A note to consider: I hate debugging. I mean I really hate debugging. This means a few things for me in R:
正如您所指出的,这两种范例正在替换整个对象,或者编写“替换”函数,例如
with
这是例如
$<-
-- 就地更新元素的行为通过$
访问。 这里是一个相关问题。人们可以将替换函数视为语法糖,但在我看来,“语法糖”这个标签并不能真正正确地描述所涉及的中心范式。它支持方便的就地更新,这与 R 通常维护的更改时复制错觉不同,它实际上是更新对象的“R”方式(而不是使用
?ReferenceClasses
例如,它具有更多其他语言的感觉,但会让期待更改时复制语义的 R 用户感到惊讶)。The two paradigms are replacing the whole object, as you indicate, or writing 'replacement' functions such as
with
This is the behavior of, for instance,
$<-
-- in-place update the element accessed by$
. Here is a related question. One could think of replacement functions as syntactic sugar forbut the label 'syntactic sugar' doesn't really do justice, in my mind, to the central paradigm that is involved. It is enabling convenient in-place updates, which is different from the copy-on-change illusion that R usually maintains, and it is really the 'R' way of updating objects (rather than using
?ReferenceClasses
, for instance, which have more of the feel of other languages but will surprise R users expecting copy-on-change semantics).对于将来寻找一种简单方法(不知道是否是更合适的方法)来解决此问题的任何人:
在函数内部创建对象以临时保存要更改的修改版本。使用
deparse(substitute())
获取已传递给函数参数的变量名称,然后使用assign()
覆盖您的对象。您需要在assign()
内使用envir =parent.frame()
来让您的对象在函数外部的环境中定义。定义对象时使用括号比定义然后打印更有效率(对我来说,更好看)。
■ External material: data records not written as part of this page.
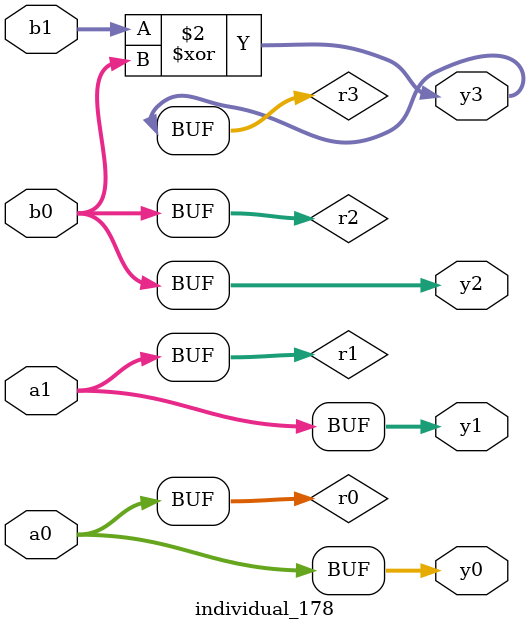
<source format=sv>
module individual_178(input logic [15:0] a1, input logic [15:0] a0, input logic [15:0] b1, input logic [15:0] b0, output logic [15:0] y3, output logic [15:0] y2, output logic [15:0] y1, output logic [15:0] y0);
logic [15:0] r0, r1, r2, r3; 
 always@(*) begin 
	 r0 = a0; r1 = a1; r2 = b0; r3 = b1; 
 	 r3  ^=  b0 ;
 	 y3 = r3; y2 = r2; y1 = r1; y0 = r0; 
end
endmodule
</source>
For anybody in the future looking for a simple way (do not know if it is the more appropriate one) to get this solved:
Inside the function create the object to temporally save the modified version of the one you want to change. Use
deparse(substitute())
to get the name of the variable that has been passed to the function argument and then useassign()
to overwrite your object. You will need to useenvir = parent.frame()
insideassign()
to let your object be defined in the environment outside the function.Using parentheses when defining an object is a little more efficient (and to me, better looking) than defining then printing.